But no one’s ever had the balls—or been dumb enough—to break one before.

What happens when you shatter the one thing monsters actually believe in? ”

“Louie,” I say quietly. “There’s nothing to fear. You have to trust Aurora and trust that her power wouldn’t change who she is. That tiny female is so goddamn stubborn, not even the end of the world could shake her.

“And let’s be honest. Up until now, the Daughters were barely more than folklore performing cute little party tricks. A little fire. Some taller plants.
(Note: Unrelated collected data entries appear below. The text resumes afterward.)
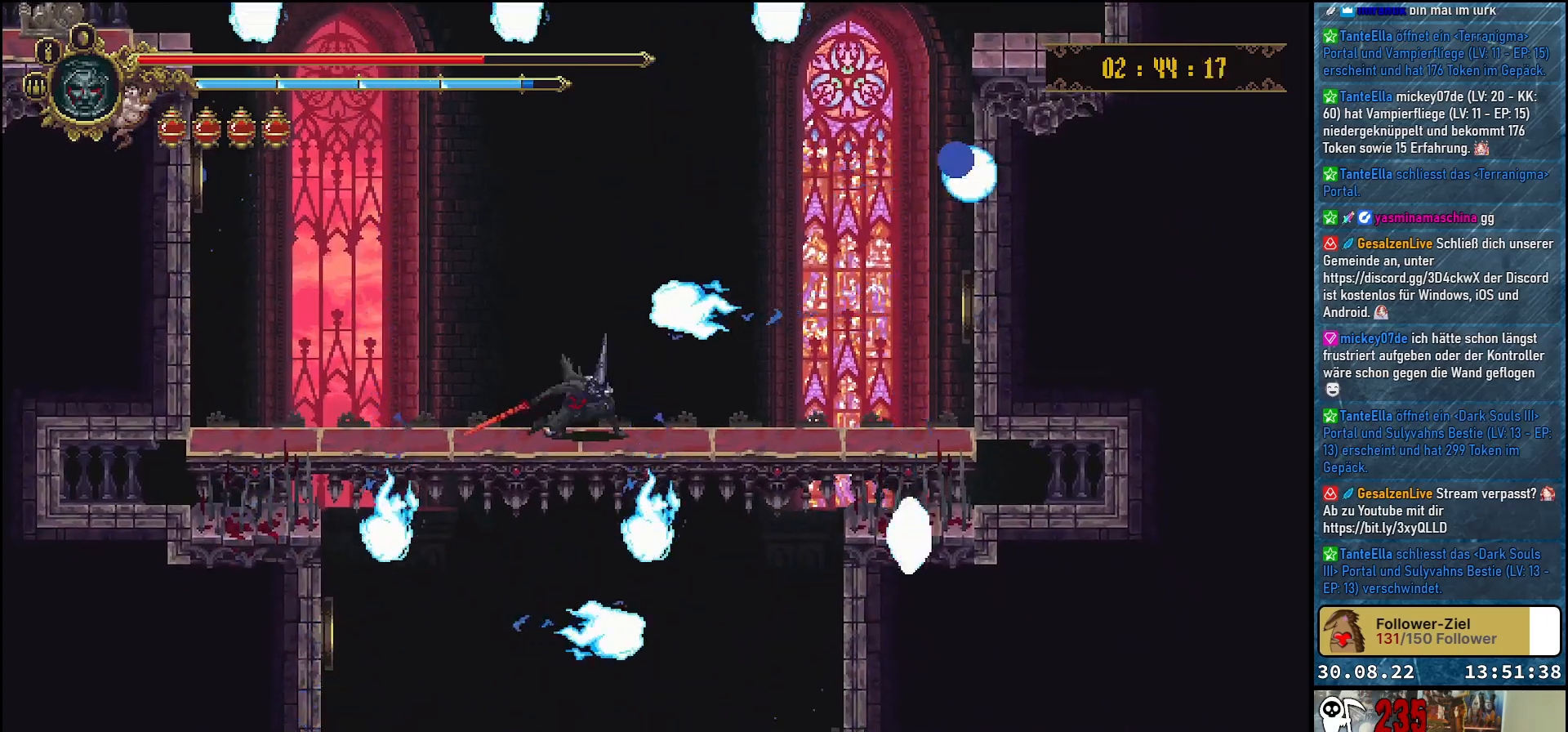
{"buttons": [], "left_stick": "center", "right_stick": "center", "events": [[350, "DPAD_DOWN", "up"]]}
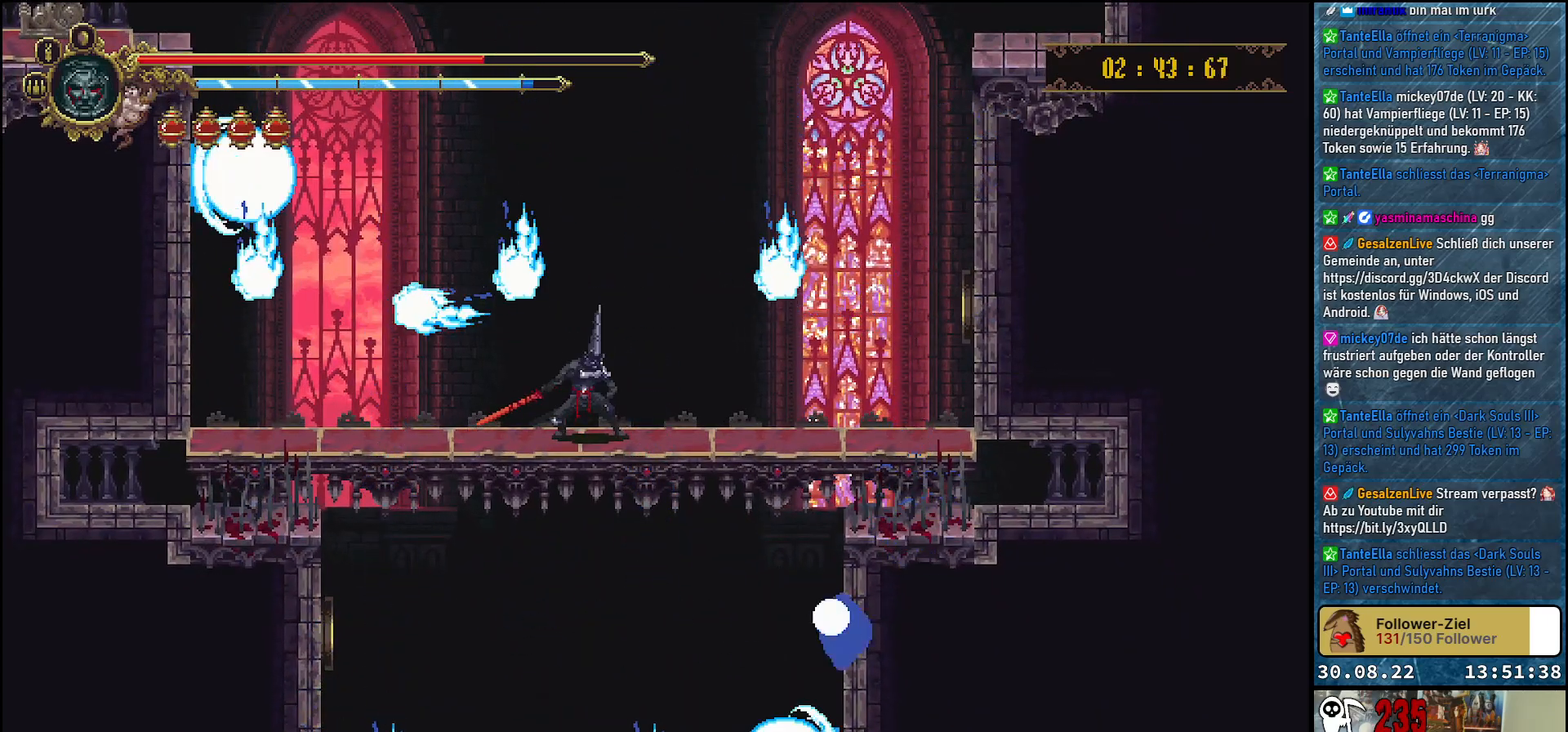
{"buttons": [], "left_stick": "center", "right_stick": "center", "events": []}
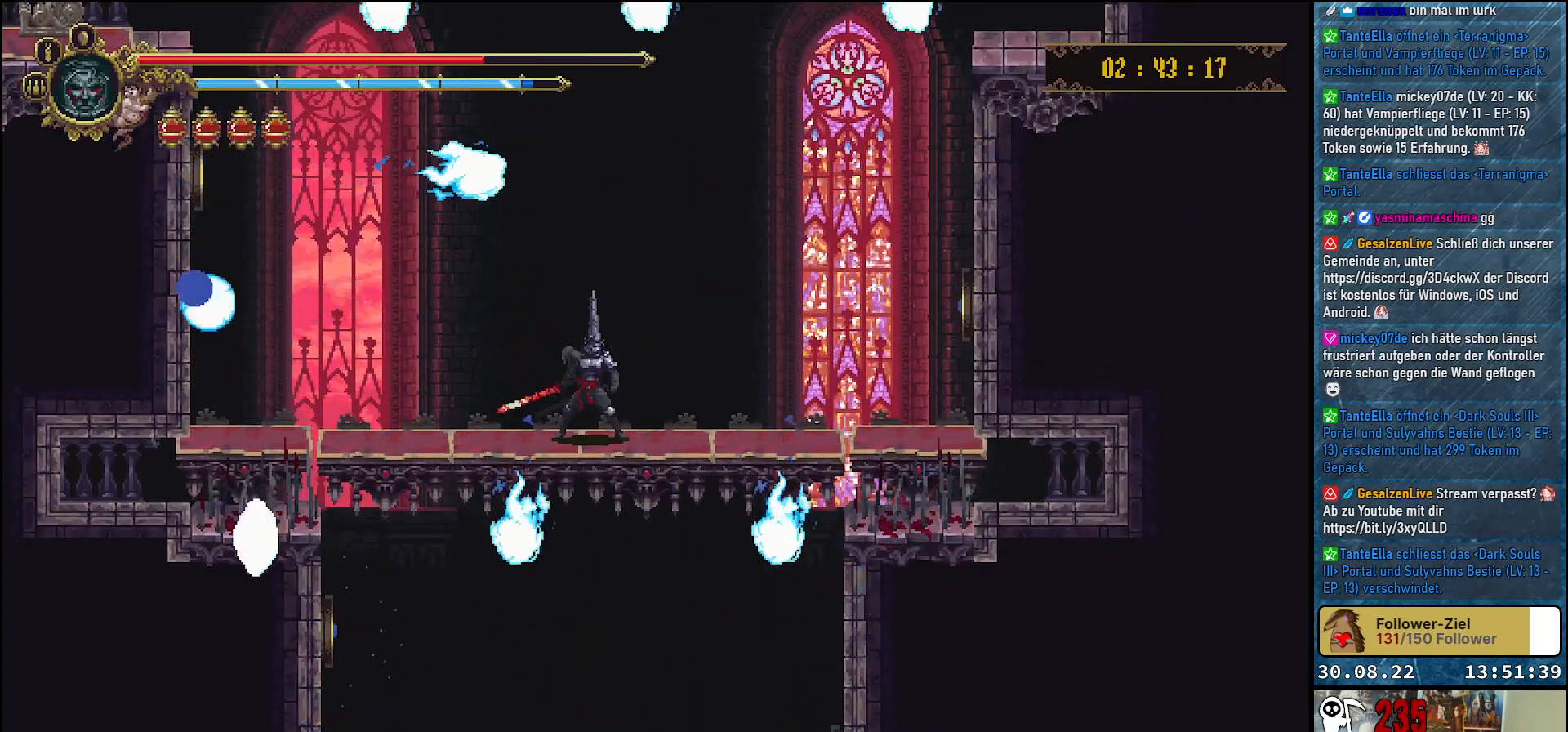
{"buttons": [], "left_stick": "center", "right_stick": "center", "events": []}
Even in the tales the underborne whisper late at night, their magic is sweet but forgettable.

“Aurora’s magic will be the same. She has the opportunity to step into something more, but that’s her choice. And even if she does decide to be a queen to the underborne, that won’t change her power—just her status. And that’s what’s dangerous.

“Do you remember what you told me about Ellie while we waited for Aurora to wake up? She came into her full power and was always kind, protective, and loving. She always had Aurora’s best interests at heart, even when she cast those spells. Yes, it was misguided. But it wasn’t malicious.”

What I don’t tell Louie is that she’s right to be scared.

The truth is that none of us—not even the bitchy little hellhound—have spent any real time with a Daughter.

We’ve heard stories. Seen echoes. But we have no idea what actually happens when one of them steps into their role.

We’d be fools not to feel a little fear. Because she’s not the one in danger.

The ones who underestimate the little hellfire queen?

Well, they’re already doomed.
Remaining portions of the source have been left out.